STRATEGIC MARKETING AND ADVERTISING

Donna Hoffman presented on advertising models for the Internet. The advertiser-supported site is a business model that is vying for legitimacy on the Web. This model currently supports popular content sites, search engines and entry portal sites (like Netscape), and is based on number of hits, visitors, page view and proportion of people that actually click on the ad, to determine the fee paid by the advertiser. Advertising models hinge on the ability to measure traffic on a Web site, measure the response to advertising and pricing models. Hoffman suggests that more advanced models for advertising will evolve that better take into account these features. One example is an outcomes-based approach, where "associate sites" that mention and link to, say, a book available at Amazon books, get paid a set fee if Amazon actually makes the sale. Another model is fees based on duration of time spent at the site, or fees paid per click.

John du Pre Gauntt noted that content sites require a continual influx of new readers to maintain advertising, otherwise only the same audience views the material. Also, there is a business here for third parties to verify the numbers, just as there is in the print world.

Subsequent discussion noted: there is a link between getting accurate information for advertisers and implications for privacy, particularly when this information can be sold to third parties without the knowledge of the originator; the choice should rest with the consumer to be asked, rather than forcing the consumer to take action to opt out; push models such as PointCast may detract from the ability for lots of people to become producers of content, making the Internet a medium more like TV; push models also eliminate the unexpected, which leaves the viewer without room to grow by coming upon something new and fanciful.

PERSPECTIVES ON THE FUTURE

Brian Kahin noted that developing policy is difficult in the new environment of digitization and networking.
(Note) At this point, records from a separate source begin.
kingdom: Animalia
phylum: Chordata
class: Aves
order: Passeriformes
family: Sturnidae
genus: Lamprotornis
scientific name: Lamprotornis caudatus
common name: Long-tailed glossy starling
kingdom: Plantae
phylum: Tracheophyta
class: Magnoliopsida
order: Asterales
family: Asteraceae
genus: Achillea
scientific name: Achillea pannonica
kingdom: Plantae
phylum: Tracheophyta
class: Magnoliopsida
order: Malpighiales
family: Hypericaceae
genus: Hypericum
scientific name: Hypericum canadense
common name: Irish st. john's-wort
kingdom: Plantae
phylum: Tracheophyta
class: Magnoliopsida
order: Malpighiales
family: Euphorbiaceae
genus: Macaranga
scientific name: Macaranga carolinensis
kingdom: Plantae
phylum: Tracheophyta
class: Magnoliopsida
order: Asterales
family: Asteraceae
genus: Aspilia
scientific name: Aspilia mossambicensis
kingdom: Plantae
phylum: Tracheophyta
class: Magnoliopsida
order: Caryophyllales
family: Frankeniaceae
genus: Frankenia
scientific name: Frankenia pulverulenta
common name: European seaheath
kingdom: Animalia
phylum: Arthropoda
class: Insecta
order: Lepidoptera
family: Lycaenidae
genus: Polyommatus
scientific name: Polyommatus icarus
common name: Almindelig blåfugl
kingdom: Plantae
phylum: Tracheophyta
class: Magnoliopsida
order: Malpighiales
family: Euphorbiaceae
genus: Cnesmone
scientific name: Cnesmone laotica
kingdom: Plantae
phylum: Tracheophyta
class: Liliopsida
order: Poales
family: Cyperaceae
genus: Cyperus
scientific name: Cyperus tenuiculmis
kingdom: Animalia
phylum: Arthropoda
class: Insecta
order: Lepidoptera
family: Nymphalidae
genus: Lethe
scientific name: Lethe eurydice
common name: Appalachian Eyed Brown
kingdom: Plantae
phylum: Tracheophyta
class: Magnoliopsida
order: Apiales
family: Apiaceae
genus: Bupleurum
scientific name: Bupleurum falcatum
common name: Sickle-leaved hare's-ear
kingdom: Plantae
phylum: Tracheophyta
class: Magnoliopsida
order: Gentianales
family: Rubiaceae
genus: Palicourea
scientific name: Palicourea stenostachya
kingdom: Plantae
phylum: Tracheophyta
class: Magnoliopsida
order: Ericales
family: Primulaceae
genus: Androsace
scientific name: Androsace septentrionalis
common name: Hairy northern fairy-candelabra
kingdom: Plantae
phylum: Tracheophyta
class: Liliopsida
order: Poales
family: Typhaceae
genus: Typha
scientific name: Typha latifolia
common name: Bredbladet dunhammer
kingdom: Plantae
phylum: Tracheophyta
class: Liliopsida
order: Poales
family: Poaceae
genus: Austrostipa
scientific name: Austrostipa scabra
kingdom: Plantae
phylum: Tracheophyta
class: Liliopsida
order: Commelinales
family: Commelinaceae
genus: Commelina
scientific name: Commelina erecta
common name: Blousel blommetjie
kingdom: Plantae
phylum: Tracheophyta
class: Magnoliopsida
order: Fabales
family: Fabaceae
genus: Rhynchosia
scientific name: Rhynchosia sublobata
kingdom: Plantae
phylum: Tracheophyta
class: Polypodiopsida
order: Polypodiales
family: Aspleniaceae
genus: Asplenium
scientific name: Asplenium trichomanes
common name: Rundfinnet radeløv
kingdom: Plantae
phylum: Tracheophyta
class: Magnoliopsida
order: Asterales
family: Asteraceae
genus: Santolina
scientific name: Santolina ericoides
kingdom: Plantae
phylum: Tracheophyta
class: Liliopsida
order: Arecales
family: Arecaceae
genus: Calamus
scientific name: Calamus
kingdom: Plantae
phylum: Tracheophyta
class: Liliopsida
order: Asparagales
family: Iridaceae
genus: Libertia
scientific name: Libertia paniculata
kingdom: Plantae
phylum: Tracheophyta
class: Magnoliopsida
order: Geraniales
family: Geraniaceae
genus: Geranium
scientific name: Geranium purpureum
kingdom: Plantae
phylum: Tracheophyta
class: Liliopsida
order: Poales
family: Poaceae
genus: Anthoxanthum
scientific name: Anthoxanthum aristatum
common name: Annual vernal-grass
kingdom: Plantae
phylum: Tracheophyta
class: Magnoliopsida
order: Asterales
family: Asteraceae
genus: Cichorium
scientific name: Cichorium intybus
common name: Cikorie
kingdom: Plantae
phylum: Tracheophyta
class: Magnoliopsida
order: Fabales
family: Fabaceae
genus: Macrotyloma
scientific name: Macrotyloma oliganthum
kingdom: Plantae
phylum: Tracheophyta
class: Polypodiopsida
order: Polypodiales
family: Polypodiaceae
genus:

Features of this environment include: accelerated product development and marketing; skewing towards the past in policy developing agencies; ill-defined, competing and complementary interests within and between individual companies, industrial sectors, users, nongovernmental organizations and government departments and agencies. The underlying economic conditions reflect economies of scale and scope, network externalities and low transaction costs.

Michael Goldfarber posited that the new economy will be based on attention. Currently, at the end of the mass production era, it is not material goods that drive us, but information, and while information is certainly not scarce, the attention of the viewer is. Money tends to flow to those that can attract the most attention, which may explain the growing income inequalities in today's society.

Poh-Kam Wong spoke on Singapore's strategy to gain competitive advantage from the information society. They are promoting a high quality connectivity infrastructure and the development of high-quality content, with an aim of positioning Singapore as the Asian hub for Internet publishing.